In the plot above, the dominance effects remain near zero across the chromosome. The additive effects decrease as we move

Challenge 6: Estimating Additive and Dominance Effects on Chromsome 19

Use the code above to estimate and plot the additive and dominance effects along chromosome 19. You can use the same contrasts matrix as before. How dow they differ from the effects on chromosome 7?

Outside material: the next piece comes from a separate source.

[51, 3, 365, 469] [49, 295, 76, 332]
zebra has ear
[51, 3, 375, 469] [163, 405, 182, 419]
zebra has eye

First we estimate the effects using scan1coef.

R

c19effB <- scan1coef(genoprobs = probs[,"19"], 
                     pheno     = insulin,
                     kinship   = kinship_loco[["19"]],
                     addcovar  = addcovar,
                     contrasts = add_dom_contr)

R

plot_coef(x       = c19effB, 
          map     = cross$pmap["19"], 
          columns = 2:3, 
          col     = c("black", "red"),
          scan1_output = lod_add_loco,
          main    = "log10(insulin): Chromosome 19")
legend('bottomleft', lwd = 2, col = c("black", "red"), 
       legend = c("additive", "dominance"))

In this case, we see that the additive effect adds about 0.094 and the dominance effect adds about -0.113.

Plotting Phenotypes versus Genotypes


Finally, to plot the raw phenotypes against the genotypes at a single putative QTL position, you can use the function plot_pxg(). This takes a vector of genotypes as produced by the maxmarg() function, which picks the most likely genotype from a set of genotype probabilities, provided it is greater than some specified value (the argument minprob). Note that the marg in maxmarg stands for “marginal”, as this function is selecting the genotype at each position that has maximum marginal probability.

For example, we could get inferred genotypes at the chr 19 QTL for the insulin phenotype (at 28.6 cM) as follows:

R

g <- maxmarg(probs = probs, 
             map   = cross$pmap, 
             chr   = chr, 
             pos   = max_pos, 
             return_char = TRUE)

We use return_char = TRUE to have maxmarg() return a vector of character strings with the genotype labels.

We then plot the insulin phenotype against these genotypes as follows:

R

plot_pxg(geno   = g, 
         pheno  = insulin, 
         SEmult = 2,
         main   = paste("Insulin vs Chr", chr ,"Genotype"))

Key Points

  • Estimated founder allele effects can be plotted from the mapping model coefficients.
  • Additive and dominance effects can be plotted using contrasts.